▶ _Задача для решения_: Извлеките из отрывка о процессе Ласло Райка дословно всё, начиная с «И вот народный» и вниз до «работник Милан Огенович.» включительно.

Операция "Раскол"
Шрифт:
«Процесс Ласло Райка и его сообщников» начался в четверг 16 сентября 1949 года в скупо обставленном зале заседаний правления профсоюза работников металлургической промышленности в Будапеште. Заседания проходили спокойно и почти торжественно. Никто не мог подумать, что восемь обвиняемых борются за свою жизнь. По существу, они вовсе не боролись. Ни разу ни один из адвокатов не выступил в их защиту, лишь в самом конце адвокаты произнесли бледные речи, таким образом попросив о смягчении наказаний, но это мало чем отличалось от того, что требовал прокурор. Это не было судом, это было линчеванием. Народный суд состоял из судьи (д-р Петер Янко), журналиста, представлявшего интеллигенцию страны, трудящегося-крестьянина, представлявшего земледельцев, заводского рабочего и кожевенника, представлявших соответственно неквалифицированных и квалифицированных рабочих. На почетной галерее для гостей сидел представитель Польской Народной Республики полковник Йозеф Святло,
Это был момент, когда все составные части встали на свое место, когда операция «Раскол» стала, по понятиям политической разведки, чистой поэзией. В течение многих месяцев Аллен Даллес в Вашингтоне развертывал сложный клубок мистификаций, подобно мастеру магии, руки которого движутся так быстро, что утомляют глаза. И вдруг все нити этого клубка соединились в стройный узор, представший перед миром в самый подходящий момент. И даже тогда никто не заметил никакого подвоха. И поэтому американский агент – «человек Даллеса» – Святло сидел на скамье, отведенной для почетных гостей в суда этой народной демократии. А верные коммунисты и патриоты сидели на скамье подсудимых по обвинению в государственной измене.
И вот народный суд начал заседать. Восемью венгерскими обвиняемыми были министр иностранных дел Ласло Райк; заместитель министра обороны и начальник генерального штаба генерал-лейтенант Георгий Палфи; бывший поверенный в делах Югославии в Венгрии Лазар Бранков, перебежавший к венграм после раскола между Коминформом и Тито; секретарь ЦК партии по кадрам Тибор Сони; его заместитель Андраш Салаи; полковник Бела Коронци из тайной полиции; заместитель председателя венгерского комитета по радиовещанию Пауль Юстус; партийный работник Милан Огенович.

▶ _Выдержки из данных_:
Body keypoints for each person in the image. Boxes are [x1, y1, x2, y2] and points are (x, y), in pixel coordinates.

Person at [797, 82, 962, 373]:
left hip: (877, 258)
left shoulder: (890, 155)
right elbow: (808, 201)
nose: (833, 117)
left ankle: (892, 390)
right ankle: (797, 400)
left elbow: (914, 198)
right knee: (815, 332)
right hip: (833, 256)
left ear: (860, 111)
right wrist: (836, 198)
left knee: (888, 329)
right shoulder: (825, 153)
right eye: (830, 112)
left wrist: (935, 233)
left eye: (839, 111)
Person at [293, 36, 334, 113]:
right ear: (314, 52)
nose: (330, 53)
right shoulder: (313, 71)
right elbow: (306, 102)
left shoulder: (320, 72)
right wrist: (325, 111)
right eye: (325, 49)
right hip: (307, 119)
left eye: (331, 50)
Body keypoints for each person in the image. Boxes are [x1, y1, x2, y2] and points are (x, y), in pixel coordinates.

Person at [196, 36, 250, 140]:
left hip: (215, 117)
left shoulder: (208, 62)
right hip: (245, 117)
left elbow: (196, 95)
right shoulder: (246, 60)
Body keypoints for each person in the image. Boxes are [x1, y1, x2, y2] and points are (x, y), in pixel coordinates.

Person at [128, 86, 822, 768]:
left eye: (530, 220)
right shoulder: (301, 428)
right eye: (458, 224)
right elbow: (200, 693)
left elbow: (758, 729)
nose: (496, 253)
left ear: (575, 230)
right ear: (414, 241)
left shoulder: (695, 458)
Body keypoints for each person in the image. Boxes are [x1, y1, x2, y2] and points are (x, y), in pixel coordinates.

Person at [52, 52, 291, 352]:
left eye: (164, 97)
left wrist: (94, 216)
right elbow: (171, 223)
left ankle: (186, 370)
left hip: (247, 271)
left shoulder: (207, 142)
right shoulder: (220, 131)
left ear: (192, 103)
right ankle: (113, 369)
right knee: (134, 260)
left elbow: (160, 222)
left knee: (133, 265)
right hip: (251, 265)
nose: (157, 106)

▶ _Разобранное задание_:
И вот народный суд начал заседать. Восемью венгерскими обвиняемыми были министр иностранных дел Ласло Райк; заместитель министра обороны и начальник генерального штаба генерал-лейтенант Георгий Палфи; бывший поверенный в делах Югославии в Венгрии Лазар Бранков, перебежавший к венграм после раскола между Коминформом и Тито; секретарь ЦК партии по кадрам Тибор Сони; его заместитель Андраш Салаи; полковник Бела Коронци из тайной полиции; заместитель председателя венгерского комитета по радиовещанию Пауль Юстус; партийный работник Милан Огенович.